Tetua adat di Desa Dieng Kulon, Kecamatan Batur, Mbah Naryono, 60, mengungkapkan sejak awal ia menjadi yang dipercaya untuk memimpin ruwatan dan pemotongan rambut gimbal, baru menemukan satu anak yang istimewa yakni Rizi. “Dia merupakan anak yang istimewa, karena seluruh rambutnya menjadi gimbal. Biasanya, anak yang berambut gimbal hanya sebagian saja,”ujar Naryono.

Menurut Naryono yang dulunya juga merupakan anak berambut gimbal, fenomena rambut gimbal hanya terjadi pada penduduk di lereng empat gunung. Yakni Gunung Sindoro, Gunung Sumbing, Gunung Prahu dan Gunung Rogojembangan. Dua gunung di antaranya yakni Prahu dan Rogojembangan berada di dataran tinggi Dieng. Keempat gunung itu masuk dalam empat wilayah administratif kabupaten yakni Banjarnegara, Wonosobo, Batang dan Kendal.

Dari cerita turun temurun di wilayah empat gunung itu, sampai kapan pun fenomena rambut gimbal pasti bakal terjadi. Menurut kepercayaan masyarakat setempat, anak-anak yang rambutnya gimbal merupakan titipan Anak Bajang dari Samudra Kidul. Mereka merupakan titisan dari Eyang Agung Kolotede bagi anak laki-laki dan perempuan merupakan titisan dari Nini Dewi Roro Ronce. “Kalau ingin menghilangkan rambut gimbal harus diruwat. Mereka diminta untuk mengajukan permintaan dan harus dipenuhi oleh keluarganya. Setelah dipenuhi, mereka baru dipotong rambutnya dan rambut gimbal tidak tumbuh lagi,”ujarnya.

Jadi Wisata Budaya

Prosesi pemotongan rambut gimbal di dataran tinggi Dieng mulai dijadikan wisata budaya, karena prosesinya memang unik. “Tahun ini, ada delapan anak yang rambut gimbalnya dipotong. Delapan anak tersebut merupakan anak-anak di sekitar Dieng,”ujar Kelompok Sadar Wisata (Pokdawis) Dieng Pandhawa Banjarnegara Ali Faozi, kemarin.

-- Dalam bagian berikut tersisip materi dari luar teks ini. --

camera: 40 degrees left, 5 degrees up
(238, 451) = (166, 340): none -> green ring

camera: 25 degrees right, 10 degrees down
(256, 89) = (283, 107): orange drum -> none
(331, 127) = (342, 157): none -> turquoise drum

Mereka sengaja dikumpulkan untuk diruwat. Permintaan mereka beragam. Misalnya ada yang minta memelihara ayam, telur sebanyak 100 butir, kepala ayam sebanyak 100 biji, kemudian ada pula yang minta tempe gembus. “Kami memenuhi permintaan mereka, apalagi mereka rata-rata berasal dari keluarga tidak mampu,”tambah Ali.

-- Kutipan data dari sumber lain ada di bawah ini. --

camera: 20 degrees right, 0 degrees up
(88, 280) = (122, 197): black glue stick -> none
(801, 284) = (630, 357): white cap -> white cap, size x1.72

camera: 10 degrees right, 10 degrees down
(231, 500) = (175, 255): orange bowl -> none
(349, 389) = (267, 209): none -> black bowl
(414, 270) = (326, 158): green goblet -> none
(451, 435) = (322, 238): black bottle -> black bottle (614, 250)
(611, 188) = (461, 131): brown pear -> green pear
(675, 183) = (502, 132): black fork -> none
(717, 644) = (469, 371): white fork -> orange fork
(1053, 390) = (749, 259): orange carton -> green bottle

Prosesi dilaksanakan pada Sabtu (10/7) hingga kemarin. Pada Sabtu, tetua adat berziarah ke makam-makam yang berada di Komplek Candi Arjuna, Dieng. Dengan dipimpin oleh Mbah Naryono, mereka mengunjungi satu per satu makam yang berada di dalam candi untuk mengadakan ritual. Selain itu juga mengunjungi sejumlah tempat lain di antaranya adalah Sendang Maerokoco, telaga Balekambang dan Kawah Candradimuka.

Kemudian kemarin, anak-anak yang berambut gimbal diarak mulai dari sesepuh adat, kemudian mampir sebentar ke Sendang Maerokoco dan Sedang Sedayu. Di sendang yang berada di Komplek Candi Arjuna tersebut, anak-anak gembel dimandikan atau disebut dengan jamasan. Air yang dipakai diambil dari Sendang Maerokoco ditambah dengan air dari mata air Bima Lukar, Sendang Buana, Kencen dan lainnya. Yang jelas, air yang dipakai untuk jamasan berasal dari tujuh sumber mata air. Makna diambilnya air dari tujuh mata air. Dalam bahasa Jawa, tujuh disebut “pitu” atau dapat diartikan “pituduh” yang berarti pelajaran dari Yang Maha Kuasa.

Usai jamasan, dilangsungkan pemotongan rambut gimbal anak-anak yang diruwat. Baru setelah itu, makan bersama dari seluruh “ubo rampe” yang telah tersedia di tempat itu. Rambut gimbal yang telah dipotong kemudian dilarung ke Sungai Tulis yang alirannya mengalir hingga Samudra Kidul atau Samudra Indonesia.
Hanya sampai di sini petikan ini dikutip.